Here is another pedantic Malanoski rant on the misuse of Japanese terminology. This one is really not your fault, if Nihon Go is not your or your instructor’s first language. I blame the folks who write books dealing with the instruction of martial arts, and those who blindly use such books for the perpetuation of misinformation on the non suspecting student.
This micro treatise will deal with the Japanese word Uke.
In the striking arts uke is often incorrectly translated as block.
In the throwing / grappling arts, uke is often incorrectly translated as partner.
Then there is the compound word ukemi, which is most often incorrectly translated as break falls.
I have even been asked at a karate get together, by an instructor from another dojo, to get one of my ukes to make a run to the store for us……………….
The fact of the matter is that uke literally means to receive / accept.
Ukemi Waza = methods of acceptance.
When used in reference to a blocking technique, uke actually refers to a method of accepting an on coming strike or attack without being hit.

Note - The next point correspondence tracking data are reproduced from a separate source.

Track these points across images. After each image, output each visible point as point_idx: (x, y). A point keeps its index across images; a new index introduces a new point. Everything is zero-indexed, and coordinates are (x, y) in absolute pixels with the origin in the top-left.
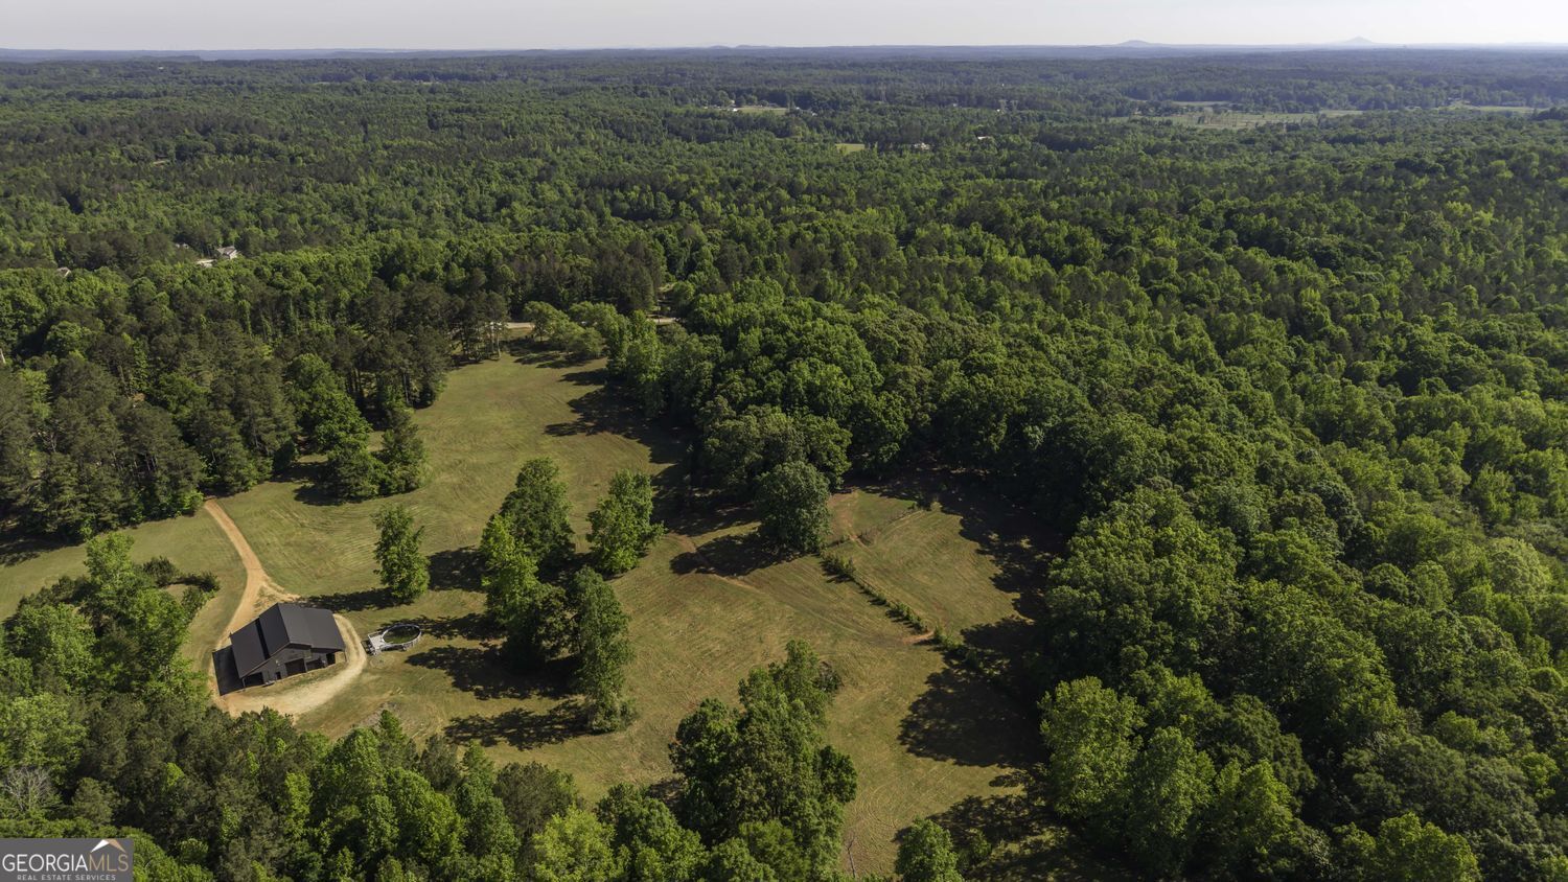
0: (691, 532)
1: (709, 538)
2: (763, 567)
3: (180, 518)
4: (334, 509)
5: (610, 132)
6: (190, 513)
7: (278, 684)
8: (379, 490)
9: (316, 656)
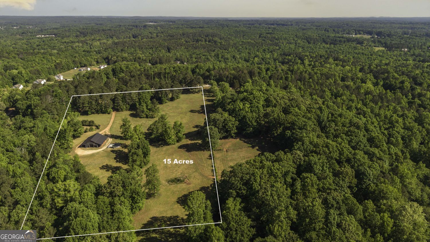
0: (191, 140)
1: (193, 142)
2: (196, 151)
3: (107, 114)
4: (135, 119)
5: (306, 41)
6: (109, 114)
7: (88, 148)
8: (146, 116)
9: (96, 145)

When used in reference to a person, uke actually refers to the person receiving a technique.
When used in reference to a break fall, ukemi actually refers to a method of receiving a throw or joint locking technique, allowing one to go with the flow of the technique while avoiding injury.
By observing the word uke in its proper context, we, in my opinion, can better understand the concepts of blocking and break falling.